Leśnicy "podglądają" grzybiarzy. Posypały się mandaty
Miłośnicy grzybobrania wjeżdżający do lasów samochodami czują się bezkarni. Podobnie ci, którzy podkradają ścięte przez leśników drzewa. Mogą jednak się zdziwić, gdy dostaną mandat. Na jakiej podstawie? Strażnicy zdradzają, jak nowa technologia pozwala wyłapywać i dyscyplinować łamiących prawo.
Kto myśli, że w lesie jest anonimowy, tego strażnicy wyprowadzają z błędu. Okazuje się, że na niektórych drzewach montowane są ukryte kamery. Cały czas monitorują to, co dzieje się w lasach.
Grzybiarzy, którzy wjeżdżają do lasu autem, czy tych, którzy kradną ścięte przez leśników drzewa, może czekać - po powrocie do domu - niemiła niespodzianka, w postaci mandatu.
Dalsza część artykułu pod materiałem wideo
Zbierają grzyby w Austrii. Pokazali, jaki okaz znaleźli w lesie
Obserwacja całą dobę
Jak pisze "Fakt", dużym sprzymierzeńcem w łapaniu osób, które łamią w lasach przepisy, stały się fotopułapki. - Takie urządzenie zainstalowane w odpowiednim miejscu pozwala nam na jego obserwację przez całą dobę - mówi w rozmowie z portalem komendant straży leśnej Hubert Kornacki z Nadleśnictwa Białogard.
Zainstalowana na drzewach niepozorne skrzyneczki, są niemal niewidoczne dla postronnych obserwatorów.
- Gdy coś się w polu widzenia kamery się dzieje, od razu przychodzi do nas SMS z powiadomieniem. Łącząc się z urządzeniem online, może obserwować wszystko na bieżąco - wyjaśnia kom. Kornacki.

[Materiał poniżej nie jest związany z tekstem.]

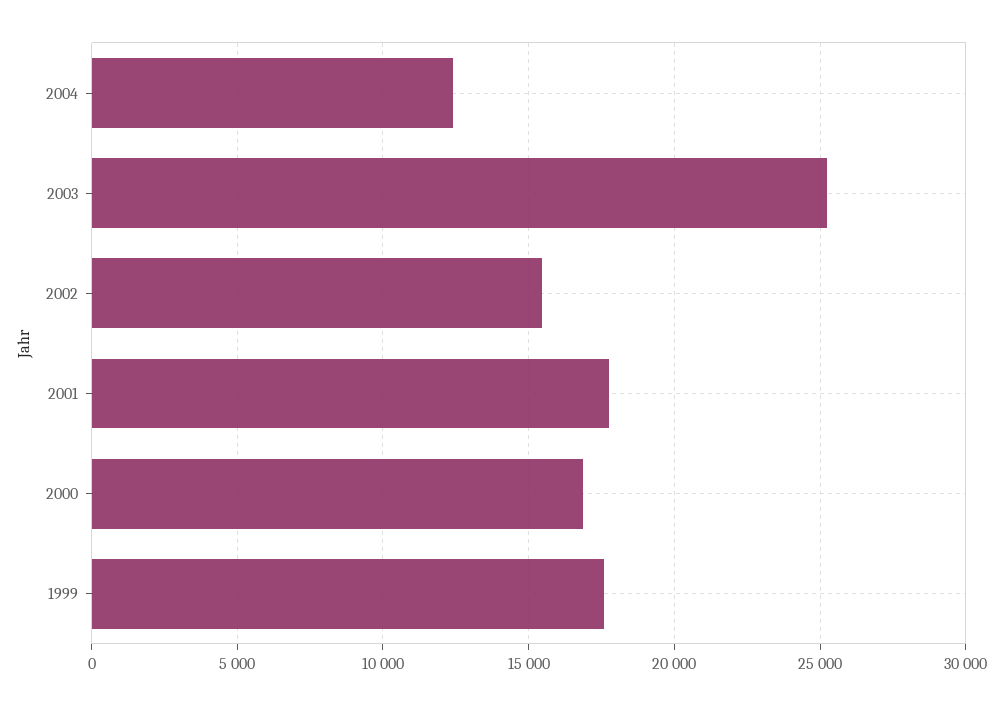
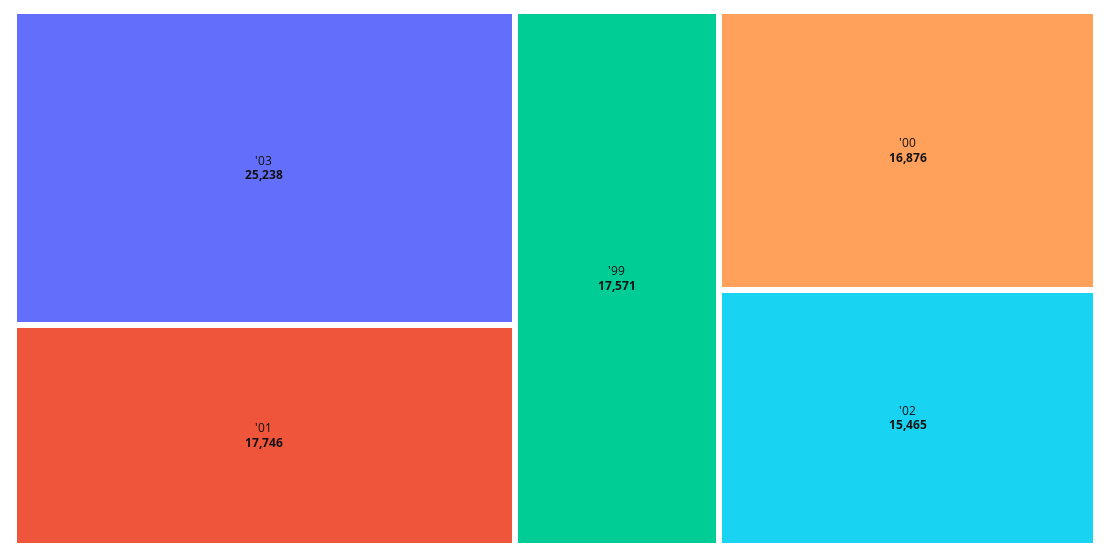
2004: 12500 -> none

Sposób na złodziei drewna i leniwych grzybiarzy
W lasach pojawia się coraz więcej złodziei drzewa i to głównie na nich polują teraz strażnicy. Łamiący prawo myślą, że są sprytni, ale z technologią nie wygrają. - Raz miałem przypadek, że taka osoba, chcąc zatrzeć po sobie ślady, przecięła metalową linkę mocującą kamerę do drzewa i ją ukradła. To jednak nic nie dało, ponieważ wcześniej to urządzenie wysłało do nas zdjęcia - mówi Hubert Kornacki.
Fotopułapki sprawdzają się też świetnie w dyscyplinowaniu leniwych grzybiarzy, którym nie chce się zbyt daleko chodzić i wjeżdżają do lasu samochodami.
- W szczycie sezonu grzybowego, np. w weekend, jedna kamera potrafi zarejestrować nawet 30 takich pojazdów. Potem każdy z ich właścicieli dostaje od nas wezwanie. Za wjazd do lasu może mu grozić mandat w wysokości nawet 500 zł - przestrzega strażnik.